## [Page excerpt]
Increase Beauty and Resilience

Waterwise gardens are beautiful as well as drought-tolerant. With their variety of colors, textures, and fragrances, they serve as an ongoing source of enjoyment and provide a delightful treat for the senses. Even during times of drought, waterwise landscapes retain much beauty while conventional, water-thirsty landscapes may suffer. In addition, well-designed, -installed, and -maintained waterwise landscapes can increase property values up to 15%!

Seven Steps of Waterwise Landscaping

  1. Planning and Design: Before you ever pick up a shovel, pick up a pencil first. How will you use the yard? Do you have children, dogs, cats, a vegetable garden, compost bin, a clothesline? Will you be entertaining or playing outdoor games? Do you love the view of the mountains but not the view of your neighbor’s hot tub? Do you have drainage problems? The first step is to sketch out your yard. Do several studies on where you might put play areas, gardens, beds, or service areas. Indicate places you do or don’t want screens. At this point, you can either go to a landscape architect or continue on your own.

  2. Soil Amendment: Soils can vary from one part of the yard to the next, but no matter your soil type, the addition of organic matter (compost) will greatly improve your chances for success. Our soils in this area tend to be shallow with a layer of hard clay, sometimes just inches below the surface. The proper amount of organic matter to add is approximately four cubic yards per 1,000 square feet or a layer of 2-4 inches. Till it in as deeply as you can, to around 8-12 inches. If done properly, you shouldn't have to till again which disturbs the natural cycle of the soil. Organic matter in the soil is important for several reasons, including retention of water. Compost, which is high in organic matter, is easily added to the soil and is an excellent storage system for moisture. Lack of initial soil preparation is a major reason for subsequent lawn and landscape failure.

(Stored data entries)
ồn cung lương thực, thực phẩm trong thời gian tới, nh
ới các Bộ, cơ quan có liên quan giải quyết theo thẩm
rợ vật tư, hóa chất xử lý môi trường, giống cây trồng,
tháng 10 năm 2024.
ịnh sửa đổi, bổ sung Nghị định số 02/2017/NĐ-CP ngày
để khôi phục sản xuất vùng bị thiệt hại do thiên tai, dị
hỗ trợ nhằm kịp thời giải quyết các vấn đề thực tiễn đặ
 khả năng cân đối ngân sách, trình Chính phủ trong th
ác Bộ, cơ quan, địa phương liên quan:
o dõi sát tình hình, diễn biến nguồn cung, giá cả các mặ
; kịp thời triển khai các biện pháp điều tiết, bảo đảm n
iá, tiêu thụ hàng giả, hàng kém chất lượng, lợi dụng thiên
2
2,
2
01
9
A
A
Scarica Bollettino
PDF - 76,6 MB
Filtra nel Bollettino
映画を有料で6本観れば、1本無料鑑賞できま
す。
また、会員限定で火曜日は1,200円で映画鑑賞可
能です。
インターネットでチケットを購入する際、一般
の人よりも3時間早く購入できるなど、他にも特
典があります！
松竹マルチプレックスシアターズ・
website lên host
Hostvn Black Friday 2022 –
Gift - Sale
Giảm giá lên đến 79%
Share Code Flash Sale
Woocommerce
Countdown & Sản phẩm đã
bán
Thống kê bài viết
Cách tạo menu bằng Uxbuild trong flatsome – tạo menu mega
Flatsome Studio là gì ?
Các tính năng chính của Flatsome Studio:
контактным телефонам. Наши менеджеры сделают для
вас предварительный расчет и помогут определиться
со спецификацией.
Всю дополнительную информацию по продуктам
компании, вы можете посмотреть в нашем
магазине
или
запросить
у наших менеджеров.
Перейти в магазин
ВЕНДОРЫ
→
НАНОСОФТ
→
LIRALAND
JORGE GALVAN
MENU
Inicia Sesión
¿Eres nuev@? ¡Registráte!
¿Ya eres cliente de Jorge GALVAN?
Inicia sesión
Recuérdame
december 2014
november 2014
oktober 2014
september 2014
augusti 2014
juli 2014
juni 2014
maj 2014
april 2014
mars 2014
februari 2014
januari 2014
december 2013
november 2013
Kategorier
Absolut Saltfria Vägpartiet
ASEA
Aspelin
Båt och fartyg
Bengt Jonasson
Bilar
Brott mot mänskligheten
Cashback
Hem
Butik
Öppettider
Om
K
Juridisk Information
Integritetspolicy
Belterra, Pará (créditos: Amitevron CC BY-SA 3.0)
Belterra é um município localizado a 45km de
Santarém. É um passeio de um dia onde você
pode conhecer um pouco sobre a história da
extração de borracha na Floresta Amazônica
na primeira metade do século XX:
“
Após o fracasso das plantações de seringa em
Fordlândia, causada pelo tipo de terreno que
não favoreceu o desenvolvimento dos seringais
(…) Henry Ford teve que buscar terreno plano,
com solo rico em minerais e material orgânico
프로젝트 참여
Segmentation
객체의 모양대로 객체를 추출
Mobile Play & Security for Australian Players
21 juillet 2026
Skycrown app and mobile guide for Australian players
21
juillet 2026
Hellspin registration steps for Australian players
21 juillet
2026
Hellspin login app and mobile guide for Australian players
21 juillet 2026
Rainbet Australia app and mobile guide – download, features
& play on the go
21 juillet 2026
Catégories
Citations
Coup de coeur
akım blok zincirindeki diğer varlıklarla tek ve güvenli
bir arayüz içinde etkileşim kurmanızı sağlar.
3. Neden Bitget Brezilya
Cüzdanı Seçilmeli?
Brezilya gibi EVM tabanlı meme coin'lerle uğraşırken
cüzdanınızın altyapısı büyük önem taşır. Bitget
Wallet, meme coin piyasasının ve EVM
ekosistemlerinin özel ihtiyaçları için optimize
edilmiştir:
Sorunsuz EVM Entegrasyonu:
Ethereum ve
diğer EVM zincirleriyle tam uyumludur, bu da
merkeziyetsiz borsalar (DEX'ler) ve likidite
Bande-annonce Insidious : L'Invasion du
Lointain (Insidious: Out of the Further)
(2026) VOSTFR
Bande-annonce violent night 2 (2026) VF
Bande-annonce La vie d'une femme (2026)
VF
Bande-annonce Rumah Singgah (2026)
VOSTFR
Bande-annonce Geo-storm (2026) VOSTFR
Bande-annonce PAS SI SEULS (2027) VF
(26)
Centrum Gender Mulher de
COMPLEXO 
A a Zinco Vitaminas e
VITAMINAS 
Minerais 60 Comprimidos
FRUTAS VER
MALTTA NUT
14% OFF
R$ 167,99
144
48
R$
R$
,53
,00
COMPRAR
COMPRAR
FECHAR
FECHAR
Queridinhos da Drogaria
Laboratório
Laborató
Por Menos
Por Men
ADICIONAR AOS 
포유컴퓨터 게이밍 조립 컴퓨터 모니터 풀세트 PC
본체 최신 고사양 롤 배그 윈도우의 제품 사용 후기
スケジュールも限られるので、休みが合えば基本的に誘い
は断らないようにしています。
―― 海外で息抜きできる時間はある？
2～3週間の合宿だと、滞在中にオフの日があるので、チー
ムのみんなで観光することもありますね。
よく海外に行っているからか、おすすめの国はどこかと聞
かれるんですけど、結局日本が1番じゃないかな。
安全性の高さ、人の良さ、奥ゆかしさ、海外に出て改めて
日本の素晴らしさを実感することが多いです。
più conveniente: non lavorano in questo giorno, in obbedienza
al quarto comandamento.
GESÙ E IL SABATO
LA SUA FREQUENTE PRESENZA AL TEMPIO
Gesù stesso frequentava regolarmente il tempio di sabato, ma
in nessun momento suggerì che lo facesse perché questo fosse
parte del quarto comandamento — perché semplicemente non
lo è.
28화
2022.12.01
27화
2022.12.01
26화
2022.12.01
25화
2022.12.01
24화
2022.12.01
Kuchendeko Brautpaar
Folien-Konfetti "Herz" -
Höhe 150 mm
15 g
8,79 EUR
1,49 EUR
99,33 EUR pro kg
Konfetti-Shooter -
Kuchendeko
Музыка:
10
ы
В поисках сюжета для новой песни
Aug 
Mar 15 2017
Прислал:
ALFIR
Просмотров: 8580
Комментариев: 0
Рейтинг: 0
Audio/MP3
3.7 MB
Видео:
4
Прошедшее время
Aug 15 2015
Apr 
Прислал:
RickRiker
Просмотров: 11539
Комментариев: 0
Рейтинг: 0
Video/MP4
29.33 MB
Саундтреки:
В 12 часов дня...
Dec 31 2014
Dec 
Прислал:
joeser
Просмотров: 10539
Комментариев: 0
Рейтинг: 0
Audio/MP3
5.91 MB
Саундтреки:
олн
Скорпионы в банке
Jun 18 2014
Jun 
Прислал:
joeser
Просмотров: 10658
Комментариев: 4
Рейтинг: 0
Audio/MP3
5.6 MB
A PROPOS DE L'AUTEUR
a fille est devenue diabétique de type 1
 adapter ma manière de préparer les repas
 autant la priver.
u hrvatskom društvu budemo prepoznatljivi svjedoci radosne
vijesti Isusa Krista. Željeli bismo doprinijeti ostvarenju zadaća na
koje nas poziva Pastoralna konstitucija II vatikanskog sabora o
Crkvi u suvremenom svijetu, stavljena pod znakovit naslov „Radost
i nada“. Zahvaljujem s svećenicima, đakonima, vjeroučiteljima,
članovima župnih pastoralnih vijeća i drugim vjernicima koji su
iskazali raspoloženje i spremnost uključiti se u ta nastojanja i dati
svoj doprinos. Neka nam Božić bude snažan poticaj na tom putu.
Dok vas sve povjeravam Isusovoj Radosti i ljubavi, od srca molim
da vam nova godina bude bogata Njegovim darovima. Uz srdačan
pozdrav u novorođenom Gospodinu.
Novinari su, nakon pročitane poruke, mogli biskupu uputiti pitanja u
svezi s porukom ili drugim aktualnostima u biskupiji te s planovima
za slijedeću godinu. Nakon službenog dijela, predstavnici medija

## [Required tasks]
A: Using the waterwise landscaping text, explain why compost should be tilled in properly the first time. Answer in one to three sentences.
B: Output the passage of the waterwise landscaping text from "1. Planning and" to "on your own.".

## [Answers given]
A: If the compost is tilled in properly, you shouldn't have to till again. Tilling again would disturb the natural cycle of the soil.

B:
1. Planning and Design: Before you ever pick up a shovel, pick up a pencil first. How will you use the yard? Do you have children, dogs, cats, a vegetable garden, compost bin, a clothesline? Will you be entertaining or playing outdoor games? Do you love the view of the mountains but not the view of your neighbor’s hot tub? Do you have drainage problems? The first step is to sketch out your yard. Do several studies on where you might put play areas, gardens, beds, or service areas. Indicate places you do or don’t want screens. At this point, you can either go to a landscape architect or continue on your own.